Oh, it came. We went after al Qaeda and the Taliban; we drove them to the mountains. We’d surely get Osama bin Laden!
We went after Saddam and his WMD. We challenged the radical Muslims and its nation as a whole. We challenged North Korea, Iran and Syria as “evil doers.”
Bush told the world, “You are either with us or against us.”
We spent our capital, we sacrificed the lives of thousands and reputation be damned…we showed the world who was boss.
At home our leadership has been just as impotent.
We ignored the people of New Orleans when “Katrina” hit.
We replaced hope with fear. Speaking out was unpatriotic. We voted for more “War Dollars” vs. giving more children insurance. Now foreclosures are happening at a record rate and my handful of change won’t even buy a gallon of gas. Enough is too much!
You don’t know me I am a Democrat from Utah. This year I’m the person calling asking you to vote. I’m the person knocking on your door. I’m the person putting signs out on the street and holding banners for my candidates. I speak of the hope and change offered by Obama, Hillary and Edwards.
You don’t know me I am a Democrat from Utah. I still share the dreams of John, Martin, Bobby, four students at Kent State and all the soldiers we have lost away from home. I weep when I think of September 11, 2001 and the fear fed leadership that followed.
I remember a better America that trusted its people, shared its wealth and was a beacon for the whole world to admire. My America is waiting to be renewed and allowed to shine brilliant once again. Our vote for “Change” will open the door to new hopes and dreams and our memories will lead us to a better future.

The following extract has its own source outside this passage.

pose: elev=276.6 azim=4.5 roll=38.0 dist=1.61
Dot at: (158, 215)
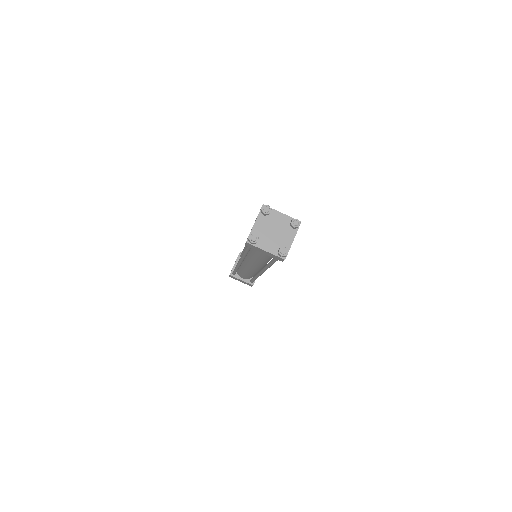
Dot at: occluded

As a “Proud Democrat from Utah” I will do my best to make it happen.
Bill Barron
Bill is a born and raised Utah Boy. He is a political history buff and has been a life long supporter of humanitarian causes. He works in the health care industry and is an active supporter of the “Fight against Diabetes.”
6 comments:
kind of a long post
Outstanding Post.
***very nice, anonymous. How did you let this blog post get in the way of your Smurfs: Complete Series DVD box set? That seems more your speed.
Bill Barron? From Murray? GREAT POST!
Very nice post!
As I read Bill's history, I was re-living my own. My family moved alot when I was young and I can relate to the crying when one moves from their childhood friends. And I agree with Bill, the 60's and the 70's changed America and it changed Utah as well. It's great to be a Utah Democrat and know that there is still hope. After all, our history supports our hope.
Mr. Bell, it is a long post, but you are exactly right. If Mr. Barron wants to capture the attention and votes of a generation raised on the Smurfs and Simpsons, he is going to have to focus his message. My speed may not be your speed. But times they have changed and we live in an age of multi-tasking. I just want my fellow democrats to be successful, and patronizing and reminiscing about the old days might not help.
anonymous,
For those who lived during that period, it could be called reminiscing. But, for those who were not from that era, it is called remembering history. And it is eery how our current President is making the same mistakes made in the 60's and 70's.